5. The training method for the audio generation model according to claim 3, characterized in that, The step of calculating attention weights for the encoded features using the grouped attention unit to obtain the first feature sequence includes: The grouping attention unit performs vector transformation on the identified text features and / or descriptive text features to obtain the second grouping query matrix, the second grouping key matrix, and the second grouping value matrix. The second grouping query matrix, the second grouping key matrix, and the second grouping value matrix are split to obtain a second subgrouping query matrix, a second subgrouping key matrix, and a second subgrouping value matrix. The second subgrouping query matrix is used as the second query group, and the second subgrouping key matrix and the second subgrouping value matrix are used as the second key-value group. Each second key-value group corresponds to multiple second query groups. The attention weight is calculated through the second query group to obtain the second weight matrix. Based on the second weight matrix, the weights are assigned to the second subgroup value matrices in the second key value group corresponding to the second query group to obtain the weighted second subgroup value matrices. The second subgroup value matrix after weight allocation is concatenated to obtain the first feature sequence corresponding to the recognized text encoding features or the described text encoding features.

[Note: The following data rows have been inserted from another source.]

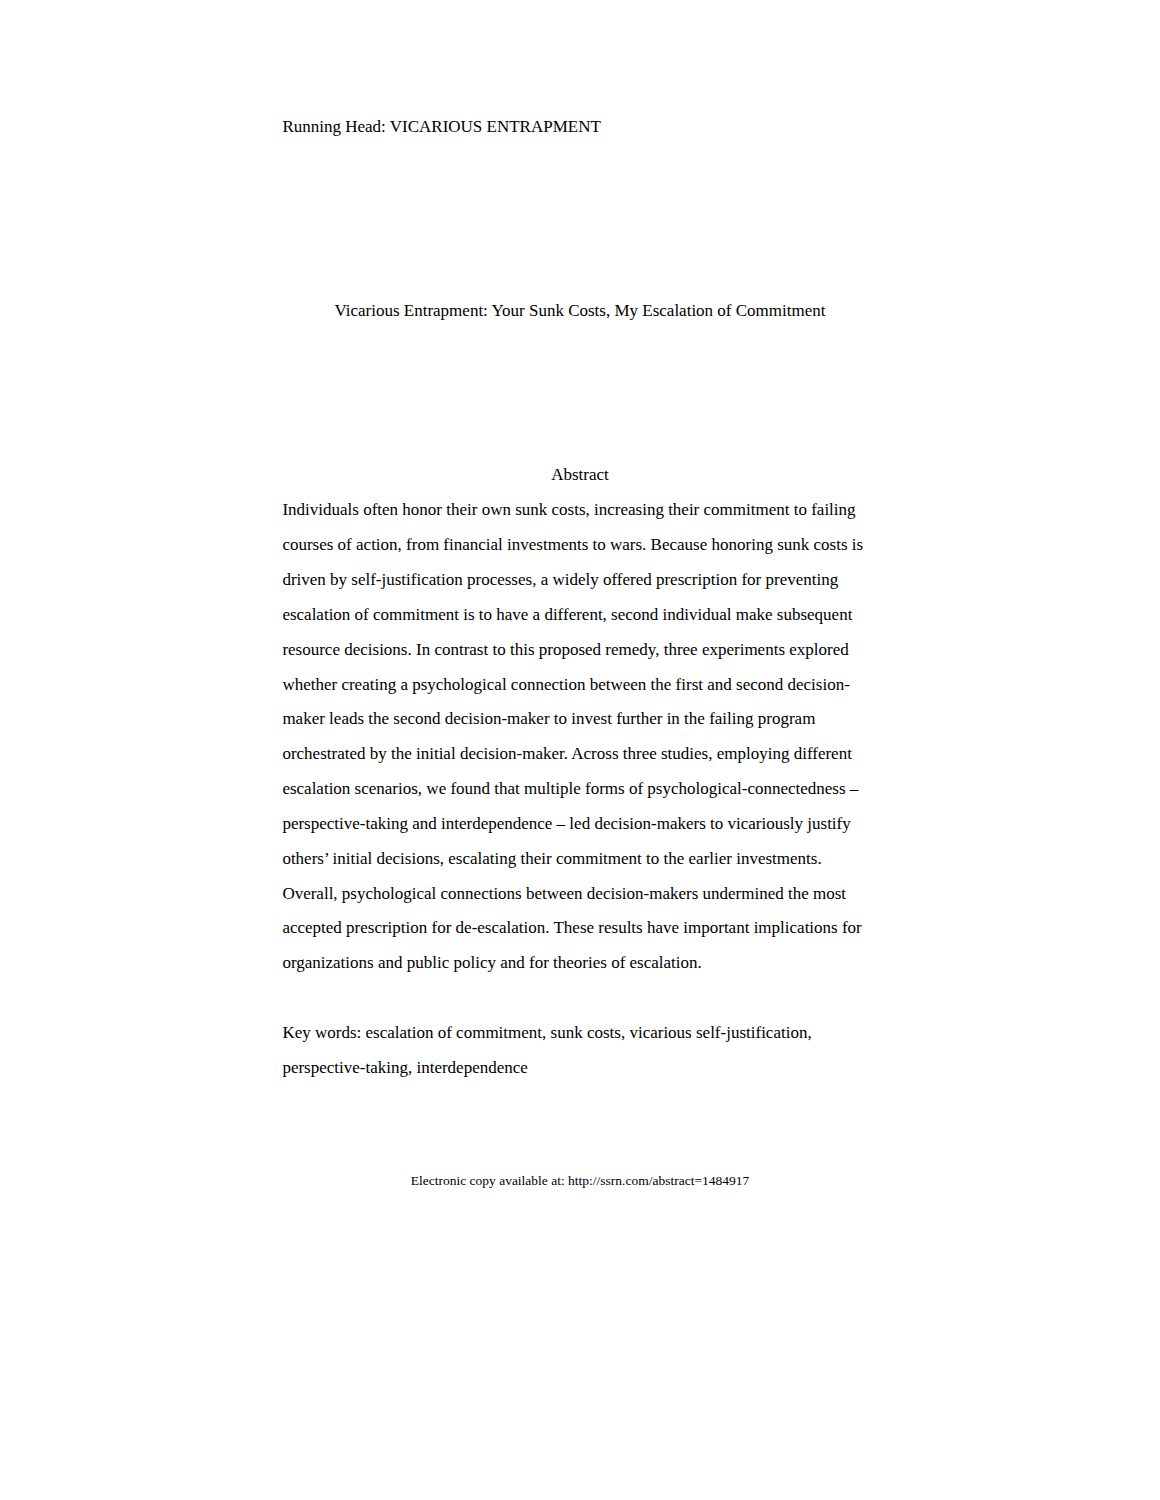Running Head: VICARIOUS ENTRAPMENT
Vicarious Entrapment: Your Sunk Costs, My Escalation of Commitment
Abstract
Individuals often honor their own sunk costs, increasing their commitment to failing courses of action, from financial investments to wars. Because honoring sunk costs is driven by self-justification processes, a widely offered prescription for preventing escalation of commitment is to have a different, second individual make subsequent resource decisions. In contrast to this proposed remedy, three experiments explored whether creating a psychological connection between the first and second decision-maker leads the second decision-maker to invest further in the failing program orchestrated by the initial decision-maker. Across three studies, employing different escalation scenarios, we found that multiple forms of psychological-connectedness – perspective-taking and interdependence – led decision-makers to vicariously justify others’ initial decisions, escalating their commitment to the earlier investments. Overall, psychological connections between decision-makers undermined the most accepted prescription for de-escalation. These results have important implications for organizations and public policy and for theories of escalation.
Key words: escalation of commitment, sunk costs, vicarious self-justification, perspective-taking, interdependence
Electronic copy available at: http://ssrn.com/abstract=1484917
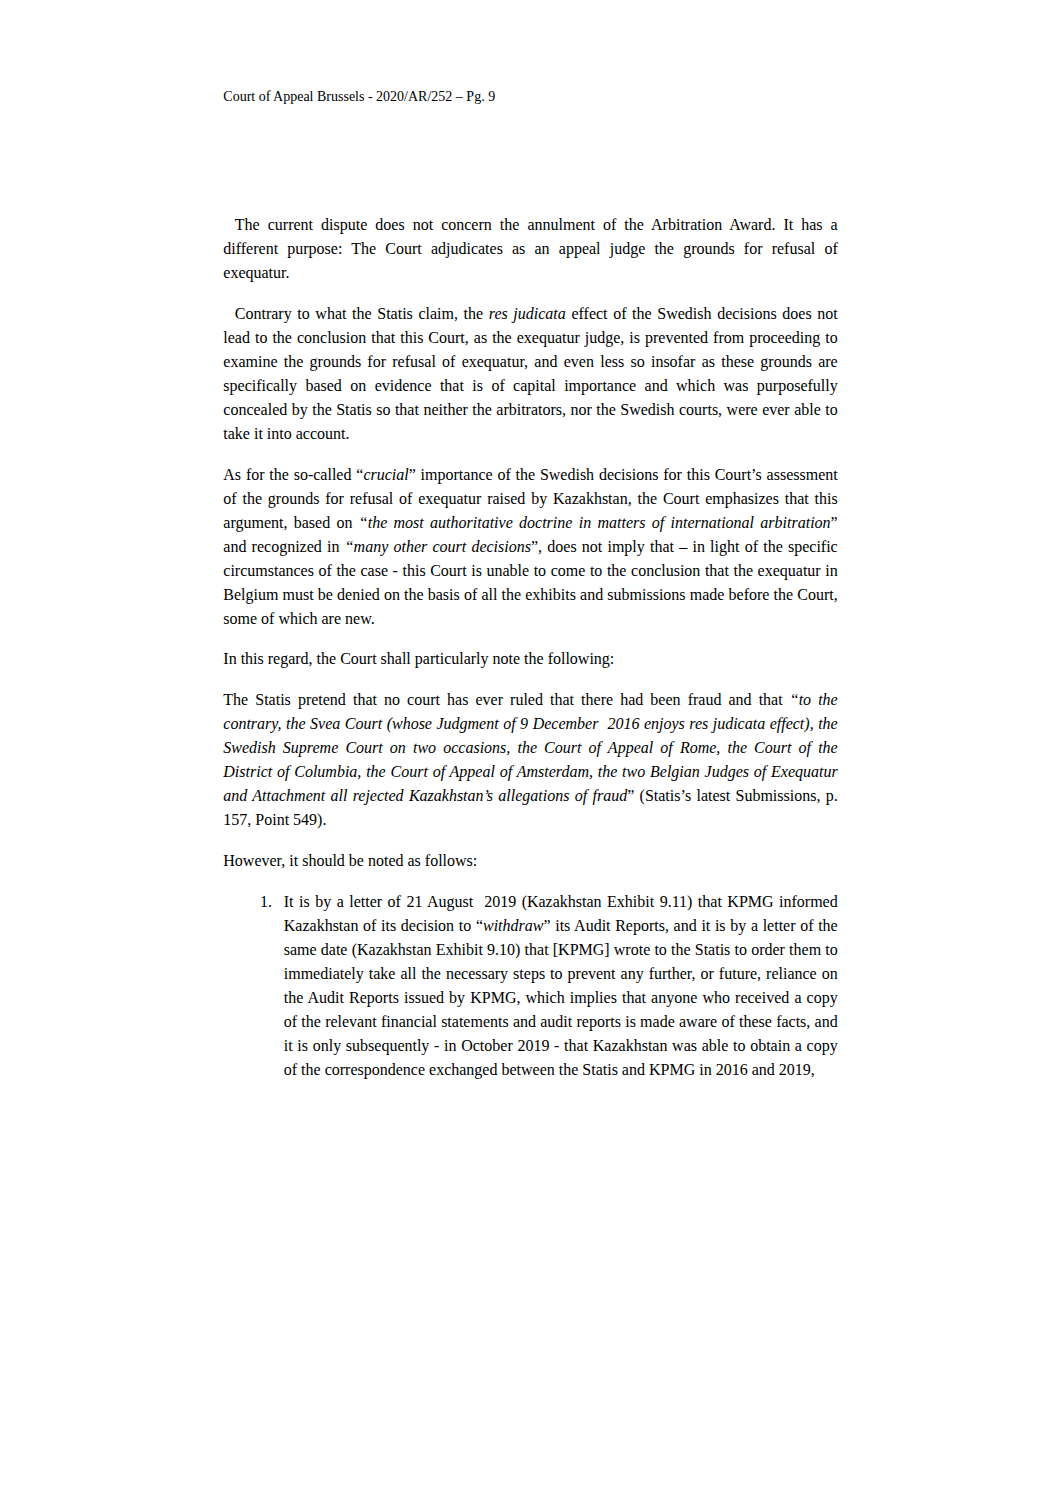Court of Appeal Brussels - 2020/AR/252 – Pg. 9
The current dispute does not concern the annulment of the Arbitration Award. It has a different purpose: The Court adjudicates as an appeal judge the grounds for refusal of exequatur.
Contrary to what the Statis claim, the res judicata effect of the Swedish decisions does not lead to the conclusion that this Court, as the exequatur judge, is prevented from proceeding to examine the grounds for refusal of exequatur, and even less so insofar as these grounds are specifically based on evidence that is of capital importance and which was purposefully concealed by the Statis so that neither the arbitrators, nor the Swedish courts, were ever able to take it into account.
As for the so-called “crucial” importance of the Swedish decisions for this Court’s assessment of the grounds for refusal of exequatur raised by Kazakhstan, the Court emphasizes that this argument, based on “the most authoritative doctrine in matters of international arbitration” and recognized in “many other court decisions”, does not imply that – in light of the specific circumstances of the case - this Court is unable to come to the conclusion that the exequatur in Belgium must be denied on the basis of all the exhibits and submissions made before the Court, some of which are new.
In this regard, the Court shall particularly note the following:
The Statis pretend that no court has ever ruled that there had been fraud and that “to the contrary, the Svea Court (whose Judgment of 9 December 2016 enjoys res judicata effect), the Swedish Supreme Court on two occasions, the Court of Appeal of Rome, the Court of the District of Columbia, the Court of Appeal of Amsterdam, the two Belgian Judges of Exequatur and Attachment all rejected Kazakhstan’s allegations of fraud” (Statis’s latest Submissions, p. 157, Point 549).
However, it should be noted as follows:
It is by a letter of 21 August 2019 (Kazakhstan Exhibit 9.11) that KPMG informed Kazakhstan of its decision to “withdraw” its Audit Reports, and it is by a letter of the same date (Kazakhstan Exhibit 9.10) that [KPMG] wrote to the Statis to order them to immediately take all the necessary steps to prevent any further, or future, reliance on the Audit Reports issued by KPMG, which implies that anyone who received a copy of the relevant financial statements and audit reports is made aware of these facts, and it is only subsequently - in October 2019 - that Kazakhstan was able to obtain a copy of the correspondence exchanged between the Statis and KPMG in 2016 and 2019,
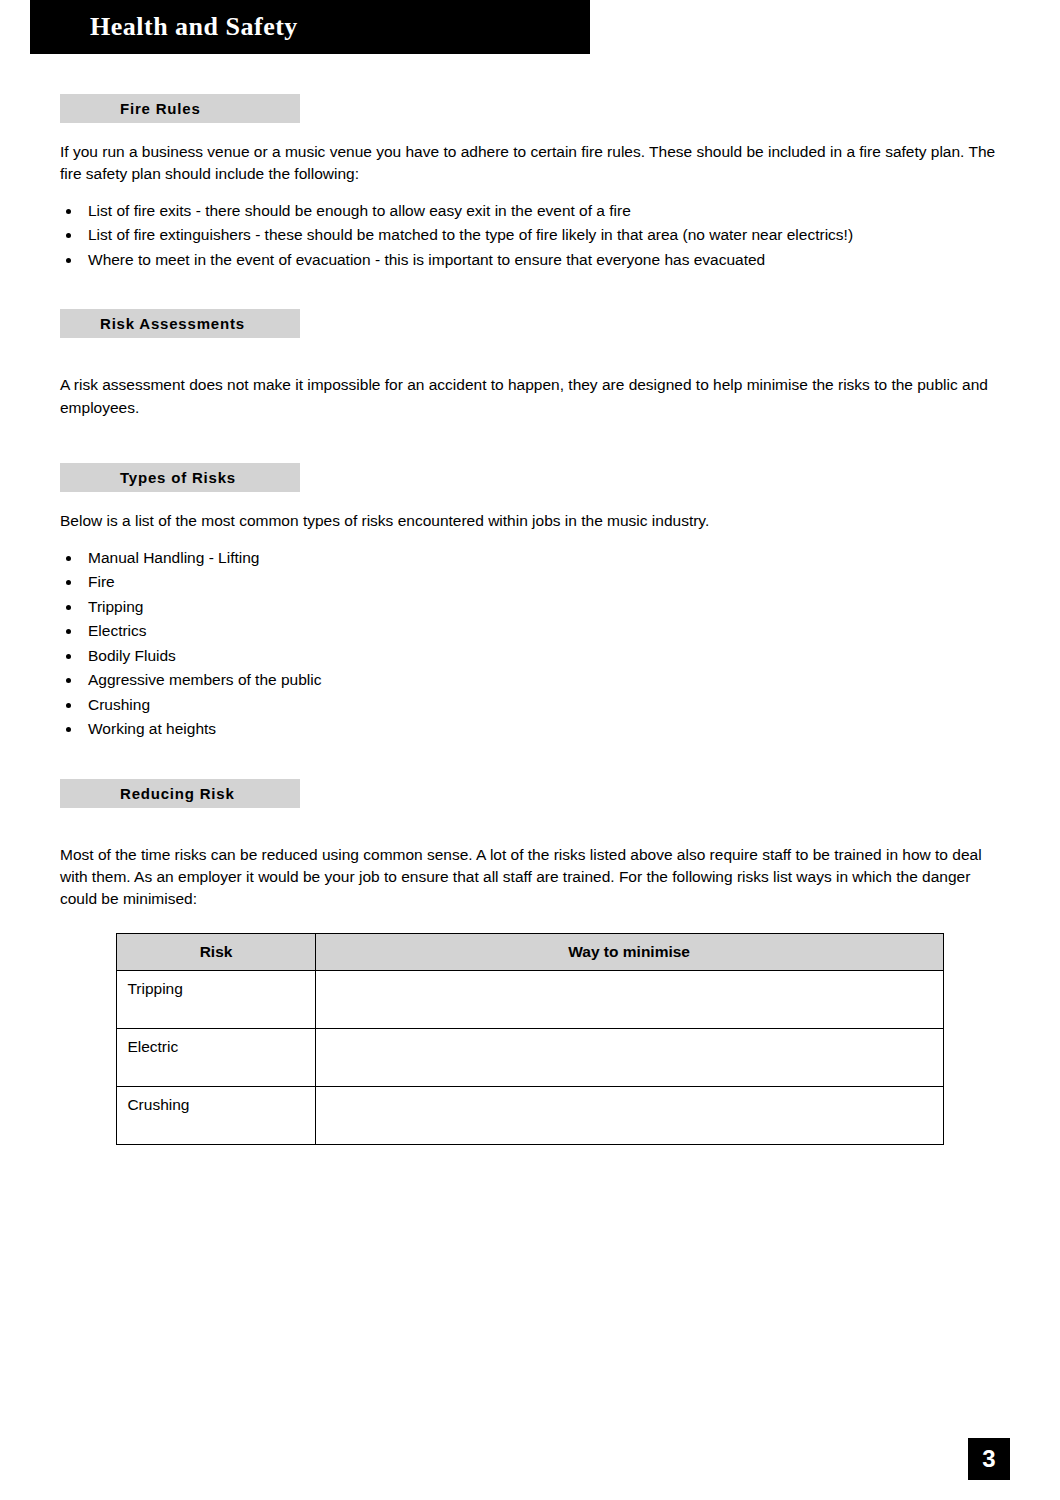Health and Safety
Fire Rules
If you run a business venue or a music venue you have to adhere to certain fire rules. These should be included in a fire safety plan. The fire safety plan should include the following:
List of fire exits - there should be enough to allow easy exit in the event of a fire
List of fire extinguishers - these should be matched to the type of fire likely in that area (no water near electrics!)
Where to meet in the event of evacuation - this is important to ensure that everyone has evacuated
Risk Assessments
A risk assessment does not make it impossible for an accident to happen, they are designed to help minimise the risks to the public and employees.
Types of Risks
Below is a list of the most common types of risks encountered within jobs in the music industry.
Manual Handling - Lifting
Fire
Tripping
Electrics
Bodily Fluids
Aggressive members of the public
Crushing
Working at heights
Reducing Risk
Most of the time risks can be reduced using common sense. A lot of the risks listed above also require staff to be trained in how to deal with them. As an employer it would be your job to ensure that all staff are trained. For the following risks list ways in which the danger could be minimised:
| Risk | Way to minimise |
| --- | --- |
| Tripping | |
| Electric | |
| Crushing | |
3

6. The training method for the audio generation model according to claim 5, characterized in that, The step of calculating attention weights on the first feature sequence through the cross-attention unit to obtain the second feature sequence includes: The first feature sequence is converted into a cross-query matrix through the cross-attention unit, and the encoded features are converted into a cross-key matrix and a cross-value matrix. The cross query matrix, the cross key matrix, and the cross value matrix are split to obtain multiple attention heads; wherein each attention head corresponds to a second sub-cross query matrix, a second sub-cross key matrix, and a second sub-cross value matrix. Feature filtering is performed based on the attention head to obtain a masking matrix, and attention weights are calculated based on the masking matrix to obtain a third weight matrix; The second sub-cross value matrix is weighted based on the third weight matrix to obtain the weighted second sub-cross value matrix. The weighted second sub-cross value matrix is then concatenated to obtain the second feature sequence corresponding to the audio coding feature, the recognized text coding feature, or the descriptive text coding feature.
7. The training method for the audio generation model according to claim 1, characterized in that, The method further includes: Acquire audio recordings of conversations between multiple users; the audio recordings include emotion tags. The audio understanding model is used to identify the first-style descriptive text corresponding to the dialogue audio; The dialogue audio is used as the real audio sample in the audio sample, and the first style description text is used as the real audio description text in the audio description text.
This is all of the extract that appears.